2020-05-09	eml: pure-Perl replacement for Email::MIME
	Email::MIME eats memory, wastes time parsing out all the headers, and some problems can't be fixed without breaking compatibility for other projects which depend on it. Informal benchmarks show a ~2x improvement in general stats gathering scripts and ~10% improvement in HTML view rendering. We also don't need the ability to create MIME messages, just parse them and maybe drop an attachment. While this isn't the zero-copy or streaming MIME parser of my dreams; it's still an improvement in that it doesn't keep a scalar copy of the raw body around along with subparts. It also doesn't parse subparts up front, so it can also replace our uses of Email::Simple.
2020-05-09	msg_iter: pass $idx as a scalar, not array
	This doesn't make any difference for most multipart messages (or any single part messages). However, this starts having space savings when parts start nesting. It also slightly simplifies callers.

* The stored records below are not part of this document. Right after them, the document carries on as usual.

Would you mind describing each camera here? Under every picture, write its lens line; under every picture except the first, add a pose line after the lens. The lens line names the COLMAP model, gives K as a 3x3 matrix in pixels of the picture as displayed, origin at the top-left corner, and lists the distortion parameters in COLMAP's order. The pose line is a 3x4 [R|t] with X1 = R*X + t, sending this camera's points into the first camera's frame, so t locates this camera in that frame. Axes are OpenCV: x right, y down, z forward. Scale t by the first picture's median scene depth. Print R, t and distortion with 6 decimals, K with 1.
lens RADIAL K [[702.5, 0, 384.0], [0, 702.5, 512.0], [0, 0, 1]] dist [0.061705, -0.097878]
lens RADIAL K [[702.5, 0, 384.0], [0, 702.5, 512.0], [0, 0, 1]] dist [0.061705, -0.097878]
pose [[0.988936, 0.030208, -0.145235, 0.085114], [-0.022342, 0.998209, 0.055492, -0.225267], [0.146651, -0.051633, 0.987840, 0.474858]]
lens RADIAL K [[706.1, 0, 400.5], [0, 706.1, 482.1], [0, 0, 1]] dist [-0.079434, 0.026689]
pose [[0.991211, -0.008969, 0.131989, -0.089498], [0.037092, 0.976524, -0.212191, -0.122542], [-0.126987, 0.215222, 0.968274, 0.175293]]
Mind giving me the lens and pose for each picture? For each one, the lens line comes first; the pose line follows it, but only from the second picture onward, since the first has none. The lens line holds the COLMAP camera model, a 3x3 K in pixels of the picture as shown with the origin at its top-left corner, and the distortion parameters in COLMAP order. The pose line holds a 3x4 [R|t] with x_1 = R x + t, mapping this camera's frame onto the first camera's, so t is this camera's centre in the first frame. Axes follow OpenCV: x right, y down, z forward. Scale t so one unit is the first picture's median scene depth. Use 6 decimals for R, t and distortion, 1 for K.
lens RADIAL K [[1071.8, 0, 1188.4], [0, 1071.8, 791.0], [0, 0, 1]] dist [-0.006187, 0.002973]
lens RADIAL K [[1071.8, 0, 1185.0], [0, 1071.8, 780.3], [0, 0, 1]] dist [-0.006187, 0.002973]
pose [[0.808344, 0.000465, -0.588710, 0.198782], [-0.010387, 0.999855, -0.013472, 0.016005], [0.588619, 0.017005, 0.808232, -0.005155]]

2020-05-09	search: support searching on List-Id
	We'll support both probabilistic matches via `l:' and boolean matches via `lid:' for exact matches, similar to how both `m:' and `mid:' are supported. Only text inside angle braces (`<' and `>') are supported, since I'm not sure if there's value in searching on the optional phrases (which would require decoding with ->header_str instead of ->header_raw).